We were now roughly two months into the US leg of our Inca to Inuit adventure. In that time we had bought a car, become full-time campers (much to my disbelief) and revelled in southern cuisine, country music, and cowboys.
After two weeks exploring Texas, we decided to head North to Tennessee, The music capital of the World. Well, that’s at least what American’s would have you believe. If you’ve ever seen an episode of The Voice USA you’ll know that being from Nashville is a prerequisite to even being on the show.
Eager to know what all the fuss was about we naturally made our first stop in Memphis, the kingdom of the King himself, Elvis. As we made our pilgrimage through the Tennessee traffic my health began to deteriorate. Who knows what had done it, perhaps the copious amounts of BBQ or maybe the camp site water. Whatever it was had left me feeling weak, nauseated and completely toilet dependent.
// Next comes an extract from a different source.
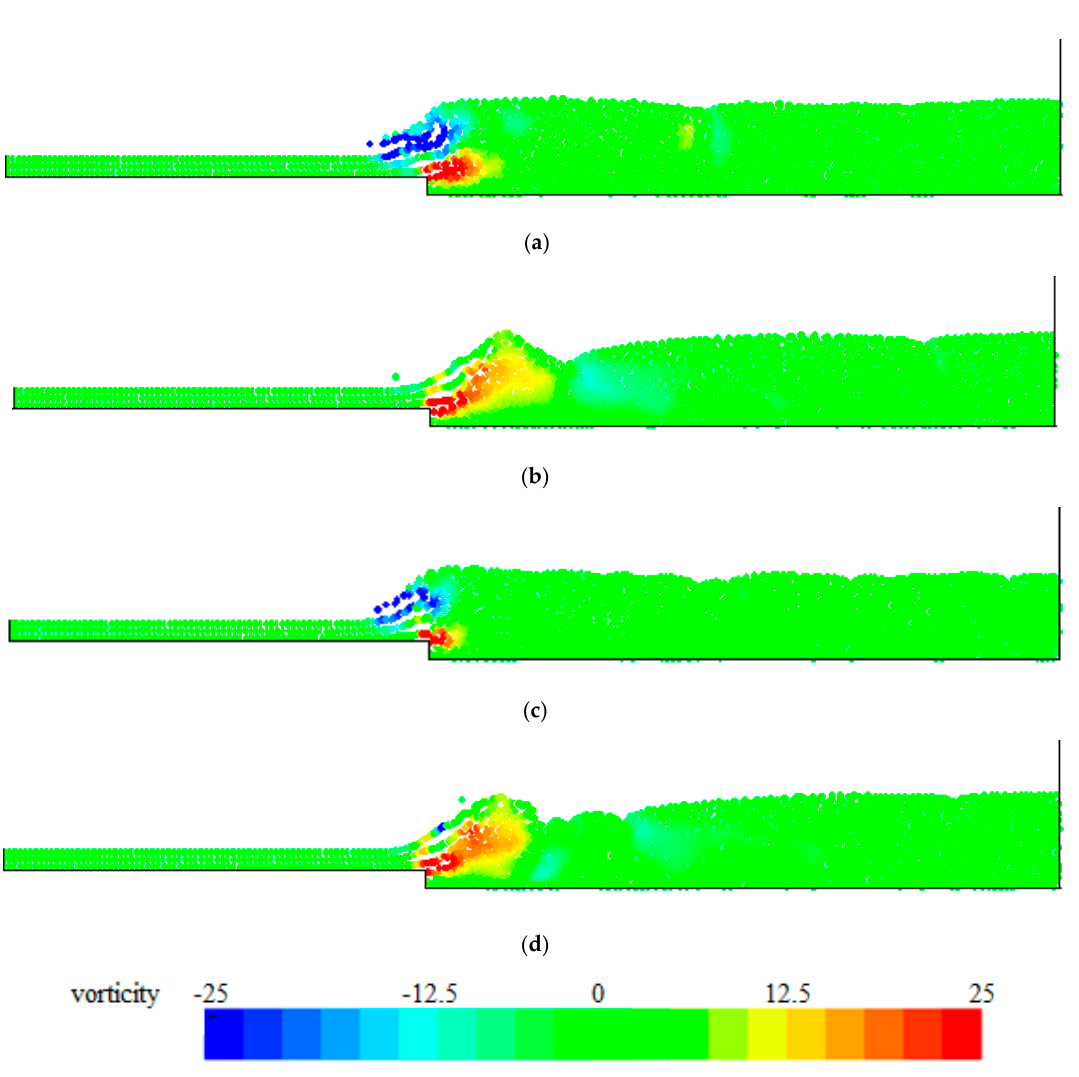
Figure 7. Instantaneous SPH vorticity field in the SPH simulation of Test T1a: ( a ) t = 8 s; ( b ) t = 17 s; ( c ) t = 22 s; and ( d ) t = 27 s. Vorticity values in the colour scale are expressed in s − 1 . (http://creativecommons.org/licenses/by/4.0/).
I had managed to survive a five-hour car journey, however arriving at the camp site in the dark of night, I lost the fight. Jake and I have coined that evening, “the darkest of times”. Sitting in the ice cold night with my trousers around my ankles in an outdoor make-shift toilet accompanied by the biggest insects I had ever seen (bearing in mind I’ve spent a week in the Amazon jungle!) I cried in pain and utter despair. What on earth was I doing here? Why on earth was I camping? And why can’t I get myself off this god damn awful outdoor toilet?
Unable to walk Jake bundled me into the car and swept me off to a local motel. I’ve never been so happy to see an indoor toilet and a bed. We stayed there for two days. Weak and in pain we decided to move to a motel in Graceland, Memphis. We had hoped that the copious amounts of water I had been drinking might have cleansed my system and that over the next couple of days I might be fit enough to go and pay my respects to the King.
Unfortunately, we never got to go and see Elvis. We did, however, drive by his Graceland mansion on our way to the Emergency Room. Having found ourselves staying in perhaps the most racially tense part of Memphis, we were advised by locals to politely “move on” to a more “appropriate” part of town, where we might find ourselves to “fit in” a bit better. We had never felt more vulnerable and unsafe as we did in Memphis.
Heeding that advice we travelled to a neighbouring suburb where we saw a Doctor who charged us $100 for the privilege of telling me to go to the Emergency Room immediately. $100 down the pan and without a bed for the night we found ourselves in the Hospital, where we waited. And waited.
One hospital admission, a hefty dose of intravenous antibiotics and a $3000 medical bill later we were back on the road. On a strict clear water diet for the next week (at least that would save us some money), we checked into a local motel. This time in a less tense neighbourhood where Jake could, at least, run outside without the impending threat of attack. We stayed there for a week, one whole week of liquid diet and a toilet I could call my own. It did the trick. A couple of pounds lighter and with a significantly lighter wallet, we took to the road again. Perhaps Nashville would be kinder to us.